Durch Veränderungen der Lebensumstände oder Begegnungen mit neuen Menschen kann es zu Veränderungen bezüglich der eigenen Sexualität kommen. Daher sollten Forschende den Zeitraum definieren, für den sie Informationen erfassen möchten. Werden ausschließlich sexuelle Erfahrungen der letzten Zeit erfasst oder beziehen sich die Fragen auf die gesamte sexuelle Biografie? Um Missverständnisse zu vermeiden, sollten Forschende dies innerhalb ihres Fragebogens deutlich machen.

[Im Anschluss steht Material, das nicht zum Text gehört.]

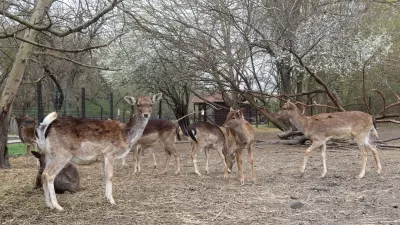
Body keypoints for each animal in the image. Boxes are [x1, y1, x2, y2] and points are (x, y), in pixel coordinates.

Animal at [34, 92, 162, 210]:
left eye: (151, 104)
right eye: (138, 104)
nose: (146, 114)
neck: (125, 135)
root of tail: (46, 129)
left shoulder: (103, 157)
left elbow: (105, 176)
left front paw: (106, 198)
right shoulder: (110, 153)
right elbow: (110, 176)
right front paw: (112, 201)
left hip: (49, 155)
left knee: (43, 174)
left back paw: (49, 205)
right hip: (61, 154)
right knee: (49, 175)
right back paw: (57, 206)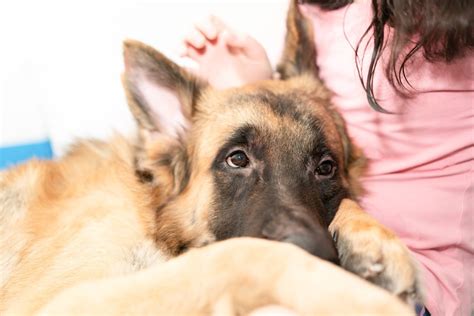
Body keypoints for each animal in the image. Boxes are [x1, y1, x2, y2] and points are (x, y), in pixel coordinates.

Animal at [0, 1, 422, 314]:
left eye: (325, 167)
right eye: (237, 159)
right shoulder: (68, 300)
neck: (152, 214)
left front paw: (373, 239)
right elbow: (245, 255)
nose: (322, 251)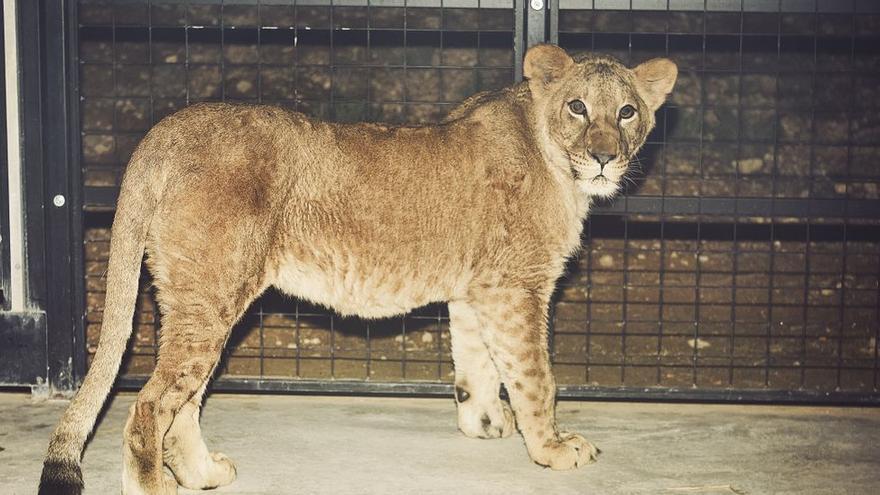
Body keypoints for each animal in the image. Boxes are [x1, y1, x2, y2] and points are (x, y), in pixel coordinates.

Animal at [37, 44, 676, 494]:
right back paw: (157, 488)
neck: (555, 159)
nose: (604, 156)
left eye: (627, 112)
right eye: (578, 107)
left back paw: (204, 475)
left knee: (185, 401)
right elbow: (535, 377)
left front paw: (484, 425)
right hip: (211, 293)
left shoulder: (478, 290)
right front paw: (553, 448)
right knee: (151, 405)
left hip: (200, 298)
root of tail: (167, 132)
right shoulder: (517, 288)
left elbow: (477, 366)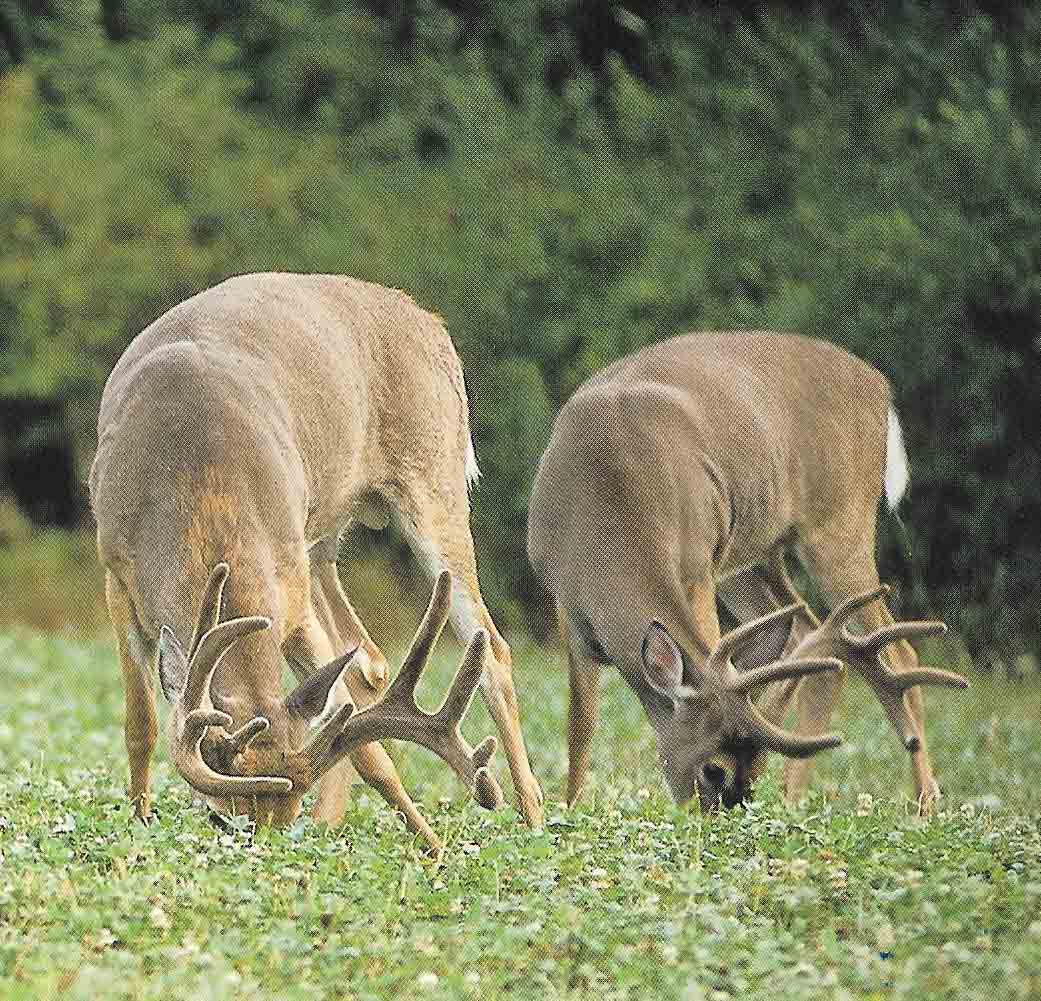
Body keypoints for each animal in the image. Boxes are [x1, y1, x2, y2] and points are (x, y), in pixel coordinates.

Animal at [89, 271, 544, 851]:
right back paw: (337, 819)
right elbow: (141, 724)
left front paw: (431, 847)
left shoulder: (290, 593)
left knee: (491, 648)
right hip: (323, 538)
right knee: (369, 661)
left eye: (283, 814)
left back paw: (535, 816)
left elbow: (367, 746)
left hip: (434, 482)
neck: (196, 482)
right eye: (222, 819)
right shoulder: (116, 577)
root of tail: (432, 323)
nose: (269, 845)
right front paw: (139, 821)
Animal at [527, 332, 969, 815]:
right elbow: (580, 726)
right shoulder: (565, 599)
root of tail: (880, 387)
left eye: (750, 766)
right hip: (753, 558)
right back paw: (795, 800)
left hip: (838, 521)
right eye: (714, 770)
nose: (724, 815)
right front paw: (569, 807)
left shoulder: (696, 566)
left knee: (900, 652)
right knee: (810, 643)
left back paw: (926, 803)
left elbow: (707, 649)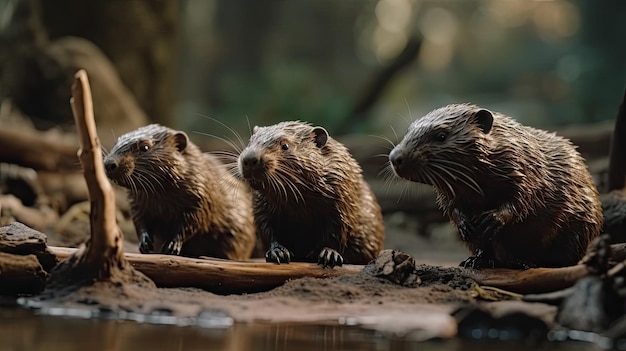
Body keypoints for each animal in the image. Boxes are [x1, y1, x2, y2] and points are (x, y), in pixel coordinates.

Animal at [103, 124, 255, 262]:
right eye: (117, 142)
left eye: (145, 147)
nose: (109, 163)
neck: (161, 201)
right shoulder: (137, 204)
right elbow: (140, 223)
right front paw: (145, 244)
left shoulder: (199, 199)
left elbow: (191, 224)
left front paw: (171, 246)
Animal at [236, 121, 382, 270]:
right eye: (250, 141)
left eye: (285, 145)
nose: (250, 159)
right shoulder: (261, 204)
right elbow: (267, 229)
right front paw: (278, 252)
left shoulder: (342, 196)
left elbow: (338, 230)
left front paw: (328, 255)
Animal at [388, 104, 604, 270]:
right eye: (408, 131)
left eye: (441, 136)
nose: (395, 157)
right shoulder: (449, 191)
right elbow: (452, 207)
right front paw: (466, 226)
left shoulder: (526, 169)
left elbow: (524, 198)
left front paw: (491, 220)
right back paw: (476, 261)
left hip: (579, 226)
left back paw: (531, 263)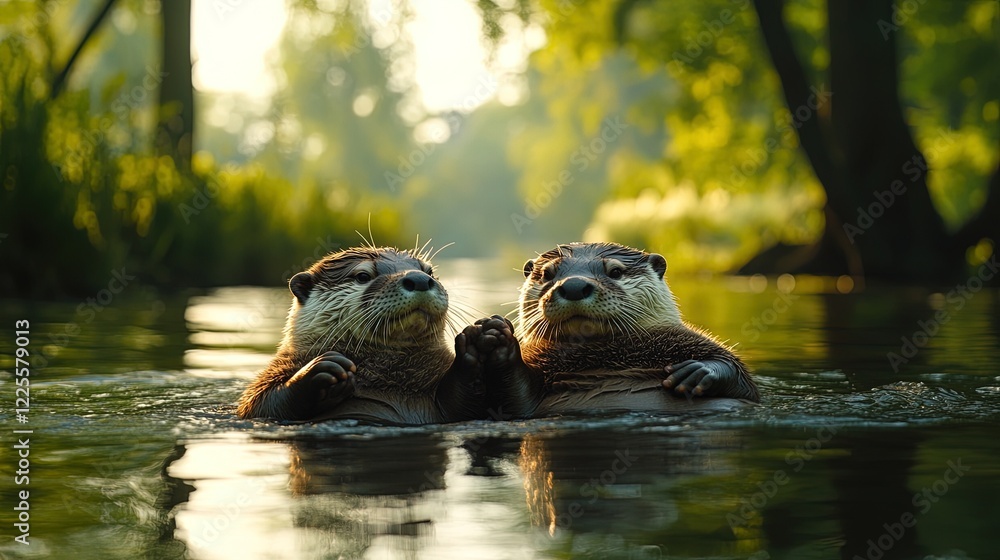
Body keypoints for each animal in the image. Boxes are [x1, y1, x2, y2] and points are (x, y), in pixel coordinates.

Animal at [237, 246, 484, 424]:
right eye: (363, 276)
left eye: (429, 271)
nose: (420, 279)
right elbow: (263, 402)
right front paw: (322, 368)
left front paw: (481, 344)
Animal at [459, 242, 759, 418]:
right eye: (546, 274)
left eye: (615, 271)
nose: (574, 285)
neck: (606, 358)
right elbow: (516, 401)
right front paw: (497, 337)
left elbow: (742, 378)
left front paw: (697, 371)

Gerade, wenn Sie zu sexuellen Minderheiten oder marginalisierten sexuellen Communities forschen wollen, suchen Sie im Vorfeld den Kontakt zu Interessenvertretungen und lassen Sie sich zu geeigneten Fragestellungen und zum Zugang zu entsprechenden Populationen beraten.


Zitierte Literatur

Cerwenka, S., Brunner, F., 2018. Sexuelle Identität, sexuelle Attraktion und sexuelles Verhalten – Dimensionen sexueller Orientierungen in der Survey-Forschung. Zeitschrift für Sexualforschung 31, 277–294. https://doi.org/10.1055/a-0664-4764

Committee on Measuring Sex, Gender Identity, and Sexual Orientation, Committee on National Statistics, Division of Behavioral and Social Sciences and Education, National Academies of Sciences, Engineering, and Medicine, 2022. Measuring Sex, Gender Identity, and Sexual Orientation. National Academies Press, Washington, D.C. https://doi.org/10.17226/26424

Hamm, J., Güldenring, A.-K., 2020. Trans* und Sex: gelingende Sexualität zwischen Selbstannahme, Normüberwindung und Kongruenzerleben, Originalausgabe. ed, Angewandte Sexualwissenschaft. Psychosozial-Verlag, Gießen.